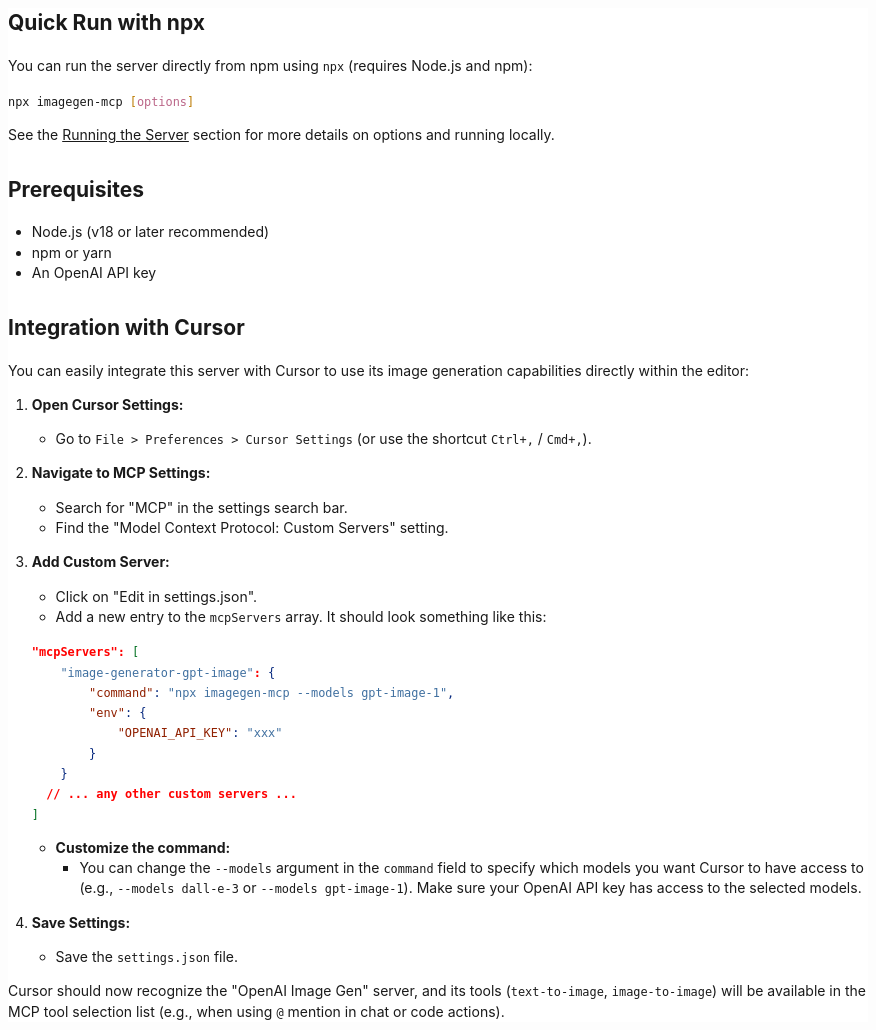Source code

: ## Quick Run with npx

You can run the server directly from npm using `npx` (requires Node.js and npm):

```bash
npx imagegen-mcp [options]
```

See the [Running the Server](#running-the-server) section for more details on options and running locally.

## Prerequisites

*   Node.js (v18 or later recommended)
*   npm or yarn
*   An OpenAI API key

## Integration with Cursor

You can easily integrate this server with Cursor to use its image generation capabilities directly within the editor:

1.  **Open Cursor Settings:**
    *   Go to `File > Preferences > Cursor Settings` (or use the shortcut `Ctrl+,` / `Cmd+,`).
2.  **Navigate to MCP Settings:**
    *   Search for "MCP" in the settings search bar.
    *   Find the "Model Context Protocol: Custom Servers" setting.
3.  **Add Custom Server:**
    *   Click on "Edit in settings.json".
    *   Add a new entry to the `mcpServers` array. It should look something like this:

    ```json
    "mcpServers": [
        "image-generator-gpt-image": {
            "command": "npx imagegen-mcp --models gpt-image-1",
            "env": {
                "OPENAI_API_KEY": "xxx"
            }
        }
      // ... any other custom servers ...
    ]
    ```

    *   **Customize the command:**
        *   You can change the `--models` argument in the `command` field to specify which models you want Cursor to have access to (e.g., `--models dall-e-3` or `--models gpt-image-1`). Make sure your OpenAI API key has access to the selected models.
4.  **Save Settings:**
    *   Save the `settings.json` file.

Cursor should now recognize the "OpenAI Image Gen" server, and its tools (`text-to-image`, `image-to-image`) will be available in the MCP tool selection list (e.g., when using `@` mention in chat or code actions).
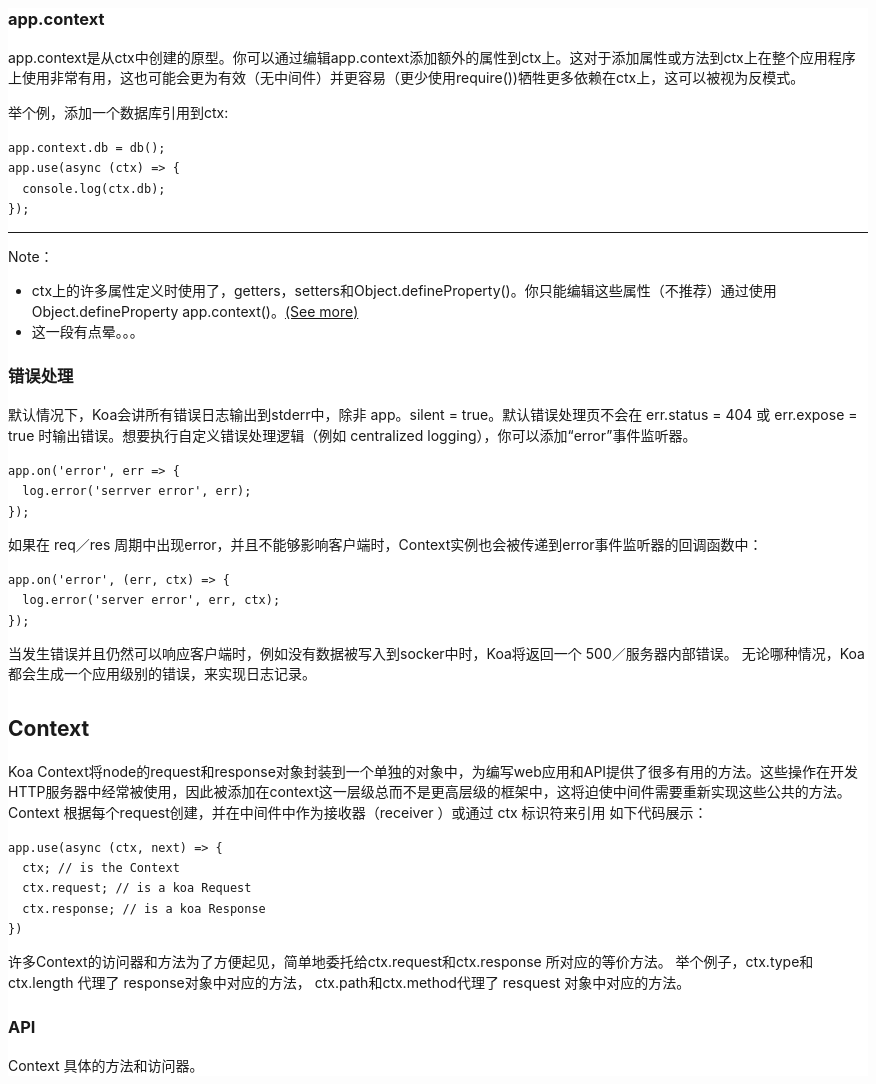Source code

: ### app.context
app.context是从ctx中创建的原型。你可以通过编辑app.context添加额外的属性到ctx上。这对于添加属性或方法到ctx上在整个应用程序上使用非常有用，这也可能会更为有效（无中间件）并更容易（更少使用require())牺牲更多依赖在ctx上，这可以被视为反模式。

举个例，添加一个数据库引用到ctx:
```
app.context.db = db();
app.use(async (ctx) => {
  console.log(ctx.db);
});
```
---
Note：
 - ctx上的许多属性定义时使用了，getters，setters和Object.defineProperty()。你只能编辑这些属性（不推荐）通过使用Object.defineProperty app.context()。[(See more)](https://github.com/koajs/koa/issues/652)
 - 这一段有点晕。。。

### 错误处理
默认情况下，Koa会讲所有错误日志输出到stderr中，除非 app。silent = true。默认错误处理页不会在 err.status = 404 或 err.expose = true 时输出错误。想要执行自定义错误处理逻辑（例如 centralized logging），你可以添加“error”事件监听器。
```
app.on('error', err => {
  log.error('serrver error', err);
});
```

如果在 req／res 周期中出现error，并且不能够影响客户端时，Context实例也会被传递到error事件监听器的回调函数中：
```
app.on('error', (err, ctx) => {
  log.error('server error', err, ctx);
});
```

当发生错误并且仍然可以响应客户端时，例如没有数据被写入到socker中时，Koa将返回一个 500／服务器内部错误。
无论哪种情况，Koa都会生成一个应用级别的错误，来实现日志记录。

## Context
Koa Context将node的request和response对象封装到一个单独的对象中，为编写web应用和API提供了很多有用的方法。这些操作在开发HTTP服务器中经常被使用，因此被添加在context这一层级总而不是更高层级的框架中，这将迫使中间件需要重新实现这些公共的方法。
Context 根据每个request创建，并在中间件中作为接收器（receiver ）或通过 ctx 标识符来引用
如下代码展示：
```
app.use(async (ctx, next) => {
  ctx; // is the Context
  ctx.request; // is a koa Request
  ctx.response; // is a koa Response
})
```
许多Context的访问器和方法为了方便起见，简单地委托给ctx.request和ctx.response 所对应的等价方法。
举个例子，ctx.type和ctx.length 代理了 response对象中对应的方法， ctx.path和ctx.method代理了 resquest 对象中对应的方法。

### API
Context 具体的方法和访问器。
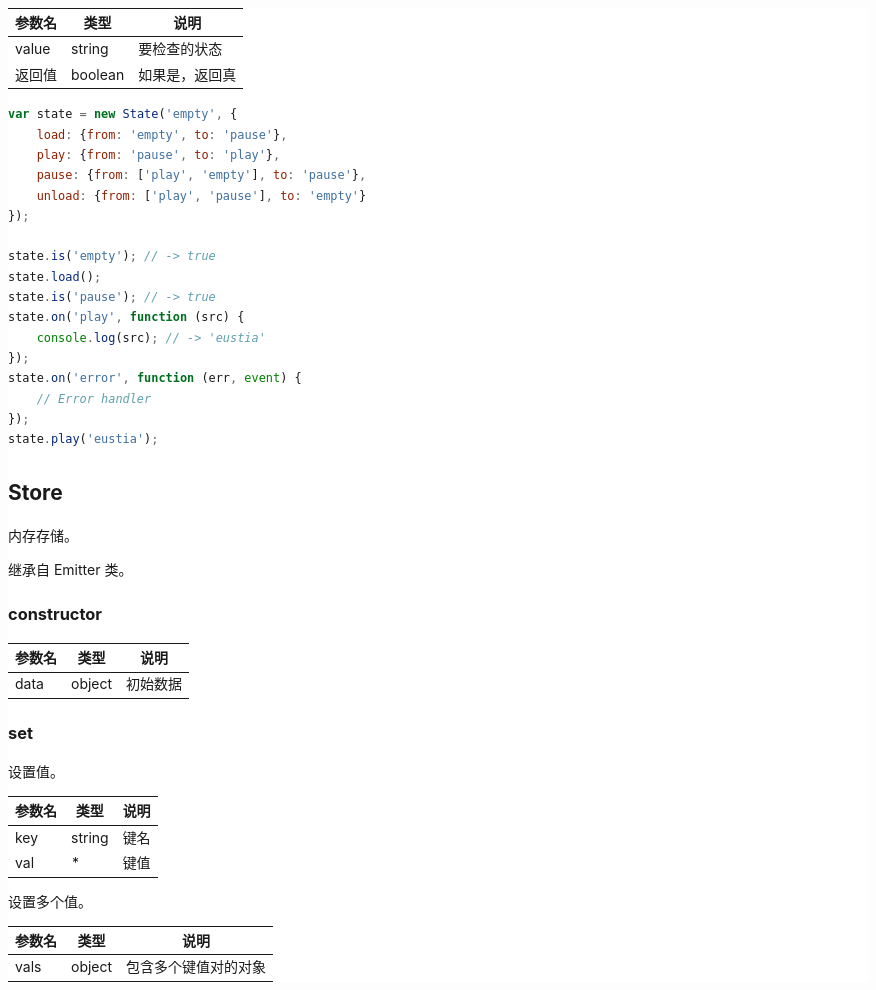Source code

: |参数名|类型|说明|
|-----|----|---|
|value|string|要检查的状态|
|返回值|boolean|如果是，返回真|

```javascript
var state = new State('empty', {
    load: {from: 'empty', to: 'pause'},
    play: {from: 'pause', to: 'play'},
    pause: {from: ['play', 'empty'], to: 'pause'},
    unload: {from: ['play', 'pause'], to: 'empty'}
});

state.is('empty'); // -> true
state.load();
state.is('pause'); // -> true
state.on('play', function (src) {
    console.log(src); // -> 'eustia'
});
state.on('error', function (err, event) {
    // Error handler
});
state.play('eustia');
```

## Store

内存存储。

继承自 Emitter 类。

### constructor

|参数名|类型|说明|
|-----|----|---|
|data|object|初始数据|

### set

设置值。

|参数名|类型|说明|
|-----|----|---|
|key|string|键名|
|val|*|键值|

设置多个值。

|参数名|类型|说明|
|-----|----|---|
|vals|object|包含多个键值对的对象|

**HOW TO COMPLETE THIS TASK**
Search the entries above for the word "should" and count the lines that hold it. Reply with only that number.

**EXERCISE SOLUTION**
2